Dans ce système les chefs d’établissement verraient aux aussi leur statut changer. D’un coté ils auraient beaucoup plus d’autorité sur les enseignants et aussi, la Cour s’y intéresse de près, leur adjoint. De l’autre, ils seraient sous la coupe directe du recteur qui aurait autorité pour les déplacer et les nommer. Il serait aussi davantage soumis aux collectivités territoriales. » Afin d’introduire un véritable processus de complémentarité entre les différents acteurs au service de la réussite des élèves, les modalités de gestion, de dialogue et de pilotage (moyens, contrat) doivent évoluer, pour assurer davantage de proximité et de souplesse avec les départements et les régions dans le pilotage des établissements« .
Le modèle du privé
Il y a un modèle derrière cette vision. Ce sont les établissements privés, cités nommément comme une référence. « Au sein de l’enseignement privé sous contrat, les chefs d’établissement sont des cadres dirigeants, à qui sont attribués des moyens nécessaires à l’exercice de leurs responsabilités. À ce titre, ils disposent d’une capacité d’intervention en matière de ressources humaines plus importante que dans le secteur public. Non seulement ils ont la possibilité d’exercer un droit de veto sur les candidatures d’enseignants qui leur sont proposées, mais ils bénéficient également de moyens propres pour recruter du personnel avant tout affecté à la vie scolaire, en plus de celui mis à disposition par l’éducation nationale… Responsables du projet éducatif de leur établissement, mais aussi des projets pédagogiques, de leur cohérence et de leur mise en œuvre, les chefs d’établissement du secteur privé ont davantage la main sur la charge éducative, pédagogique, administrative et matérielle de leur établissement. En témoigne la liberté dont ils disposent pour choisir les outils pédagogiques, notamment numériques, déployés au sein de leur établissement« .

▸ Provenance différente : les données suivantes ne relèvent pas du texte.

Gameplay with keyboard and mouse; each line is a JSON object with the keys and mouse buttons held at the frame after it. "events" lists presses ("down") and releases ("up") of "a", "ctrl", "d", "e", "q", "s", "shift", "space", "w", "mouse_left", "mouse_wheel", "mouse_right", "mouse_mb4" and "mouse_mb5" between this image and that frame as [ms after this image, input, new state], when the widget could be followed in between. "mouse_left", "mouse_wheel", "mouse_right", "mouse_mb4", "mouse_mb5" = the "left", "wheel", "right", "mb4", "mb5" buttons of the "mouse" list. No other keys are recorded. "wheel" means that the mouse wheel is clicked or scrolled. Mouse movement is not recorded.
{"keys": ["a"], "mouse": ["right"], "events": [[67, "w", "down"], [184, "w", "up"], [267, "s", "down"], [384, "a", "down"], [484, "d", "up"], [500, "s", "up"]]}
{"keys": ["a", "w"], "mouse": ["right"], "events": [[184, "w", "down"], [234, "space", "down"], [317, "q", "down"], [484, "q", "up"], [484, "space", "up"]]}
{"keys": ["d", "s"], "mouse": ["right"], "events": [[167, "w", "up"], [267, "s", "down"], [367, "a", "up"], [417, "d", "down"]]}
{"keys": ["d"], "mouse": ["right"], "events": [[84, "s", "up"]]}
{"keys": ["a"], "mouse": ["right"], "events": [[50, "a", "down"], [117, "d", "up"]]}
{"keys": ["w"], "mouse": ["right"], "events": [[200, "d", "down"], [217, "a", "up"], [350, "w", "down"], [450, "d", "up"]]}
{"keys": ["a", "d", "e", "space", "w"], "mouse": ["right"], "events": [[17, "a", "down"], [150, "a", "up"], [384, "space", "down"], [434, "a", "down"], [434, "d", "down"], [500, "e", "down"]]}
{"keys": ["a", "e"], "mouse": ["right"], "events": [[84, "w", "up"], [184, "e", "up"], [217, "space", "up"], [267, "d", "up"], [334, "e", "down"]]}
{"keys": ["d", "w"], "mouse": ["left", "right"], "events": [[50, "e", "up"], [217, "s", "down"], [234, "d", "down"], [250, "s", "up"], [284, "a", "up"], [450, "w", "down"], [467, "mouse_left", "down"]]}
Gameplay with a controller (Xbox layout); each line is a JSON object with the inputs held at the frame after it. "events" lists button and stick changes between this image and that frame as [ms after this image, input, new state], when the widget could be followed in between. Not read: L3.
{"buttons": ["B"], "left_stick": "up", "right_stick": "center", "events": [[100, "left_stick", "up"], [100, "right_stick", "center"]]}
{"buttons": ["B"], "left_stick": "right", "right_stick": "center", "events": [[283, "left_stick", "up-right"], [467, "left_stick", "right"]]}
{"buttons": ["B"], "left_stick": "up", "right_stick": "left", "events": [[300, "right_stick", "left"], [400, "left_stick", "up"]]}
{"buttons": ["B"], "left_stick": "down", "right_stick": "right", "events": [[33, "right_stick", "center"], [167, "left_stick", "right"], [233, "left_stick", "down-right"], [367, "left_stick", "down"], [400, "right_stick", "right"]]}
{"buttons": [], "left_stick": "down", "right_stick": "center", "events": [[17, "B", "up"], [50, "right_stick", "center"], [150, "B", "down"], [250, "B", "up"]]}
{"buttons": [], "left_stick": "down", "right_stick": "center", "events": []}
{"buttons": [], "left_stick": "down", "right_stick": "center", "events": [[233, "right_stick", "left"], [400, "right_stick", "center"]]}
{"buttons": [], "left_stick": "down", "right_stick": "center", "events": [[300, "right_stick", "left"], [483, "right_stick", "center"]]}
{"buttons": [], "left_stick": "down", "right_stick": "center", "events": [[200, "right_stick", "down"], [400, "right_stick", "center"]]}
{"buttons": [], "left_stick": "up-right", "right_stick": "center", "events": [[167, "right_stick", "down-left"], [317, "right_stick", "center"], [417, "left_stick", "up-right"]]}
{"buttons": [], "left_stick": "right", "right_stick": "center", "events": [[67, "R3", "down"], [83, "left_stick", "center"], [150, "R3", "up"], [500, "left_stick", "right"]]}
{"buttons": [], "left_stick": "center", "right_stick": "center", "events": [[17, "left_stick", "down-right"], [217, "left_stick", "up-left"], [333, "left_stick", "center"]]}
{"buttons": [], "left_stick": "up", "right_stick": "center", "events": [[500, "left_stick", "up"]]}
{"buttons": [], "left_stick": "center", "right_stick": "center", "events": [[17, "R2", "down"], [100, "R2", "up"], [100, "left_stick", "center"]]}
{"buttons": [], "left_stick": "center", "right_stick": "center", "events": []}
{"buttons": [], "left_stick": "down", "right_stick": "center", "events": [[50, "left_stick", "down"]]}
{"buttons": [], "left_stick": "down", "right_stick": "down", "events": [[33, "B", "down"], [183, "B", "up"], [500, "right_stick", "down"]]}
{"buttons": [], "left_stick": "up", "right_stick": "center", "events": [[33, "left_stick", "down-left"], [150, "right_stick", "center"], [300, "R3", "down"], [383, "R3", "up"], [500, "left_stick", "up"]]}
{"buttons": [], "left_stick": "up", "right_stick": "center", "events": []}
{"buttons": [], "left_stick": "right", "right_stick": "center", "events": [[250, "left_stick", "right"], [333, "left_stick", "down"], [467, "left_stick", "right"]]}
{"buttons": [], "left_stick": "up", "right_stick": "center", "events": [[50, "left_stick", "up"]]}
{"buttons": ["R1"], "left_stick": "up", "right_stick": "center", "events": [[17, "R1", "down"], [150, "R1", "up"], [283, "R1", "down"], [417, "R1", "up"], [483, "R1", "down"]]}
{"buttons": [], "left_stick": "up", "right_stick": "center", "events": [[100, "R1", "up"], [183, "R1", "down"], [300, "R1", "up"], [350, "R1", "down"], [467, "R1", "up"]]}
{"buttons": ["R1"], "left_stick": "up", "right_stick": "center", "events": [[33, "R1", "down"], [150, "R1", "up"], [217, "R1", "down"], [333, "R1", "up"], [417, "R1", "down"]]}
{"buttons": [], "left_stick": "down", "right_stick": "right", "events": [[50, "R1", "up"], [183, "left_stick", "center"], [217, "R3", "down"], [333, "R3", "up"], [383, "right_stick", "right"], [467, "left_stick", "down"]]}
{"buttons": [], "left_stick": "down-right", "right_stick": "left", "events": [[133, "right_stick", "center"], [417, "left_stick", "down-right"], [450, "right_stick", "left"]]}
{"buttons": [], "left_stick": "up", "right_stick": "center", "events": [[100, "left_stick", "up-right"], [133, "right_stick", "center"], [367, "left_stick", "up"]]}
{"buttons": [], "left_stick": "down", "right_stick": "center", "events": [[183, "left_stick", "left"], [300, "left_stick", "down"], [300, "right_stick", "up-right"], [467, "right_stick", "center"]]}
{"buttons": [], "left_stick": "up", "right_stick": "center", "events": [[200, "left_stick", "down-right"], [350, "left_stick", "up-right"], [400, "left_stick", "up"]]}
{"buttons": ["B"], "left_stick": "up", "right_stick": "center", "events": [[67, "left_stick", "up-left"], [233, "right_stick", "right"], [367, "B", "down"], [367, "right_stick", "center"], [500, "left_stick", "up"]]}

Des recommandations déjà portées par la Cour
A vrai dire il n’y a rien de neuf dans ce rapport. La Cour renouvelle des préconisations anciennes. L’annualisation des services et la bivalence sont déjà dans un rapport de 2013. Puis dans un autre de 2015. Encore en 2017. En 2018 un rapport sur l’évaluation de l’école y revient. Et en 2020 la Cour utilise un référé sur l’enseignement professionnel pour revenir aux mêmes idées pour tout le secondaire. Et en décembre 2021, elle règle leur compte aux enseignants.
La Cour n’est pas seule. En 2016 le rapport Longuet est allé très loin en ce domaine. G Languet avait recalculé le temps de travail des enseignants de façon à faire apparaitre que les certifiés devaient 311 heures annuelles (9h de plus par semaine) et les agrégés 527 heures (soit doubler leur service). En 2017 le sénateur LR Carle demande lui aussi l’annualisation. En 2019 le sénateur LR Max Brisson fait adopter au Sénat un amendement à la loi de transformation de la Fonction publique qui annualise les services d’enseignement. Le texte sera modifié par l’Assemblée. Il faut citer un autre texte qui est le fil conducteur principal du quinquennat : le rapport Cap 22 remis par L Bigorgne, P Aghion et J Pisani Ferry au premier ministre en 2017. On y retrouve l’annualisation, la bivalence, l’obligation de remplacer et la formation hors temps scolaire. L’objectif du rapport était de faire passer les dépenses publiques de 57 à 47% du PIB sur le quinquennat.
Un rapport pour pousser les réformes Macron
Nous sommes déjà sous Emmanuel Macron qui peaufine son projet pour l’Education nationale. Un projet qui, à travers le CNR, met en avant le projet d’établissement, porté par un chef d’établissement doté de moyens négociés avec l’académie, transformé en véritable manager de son équipe.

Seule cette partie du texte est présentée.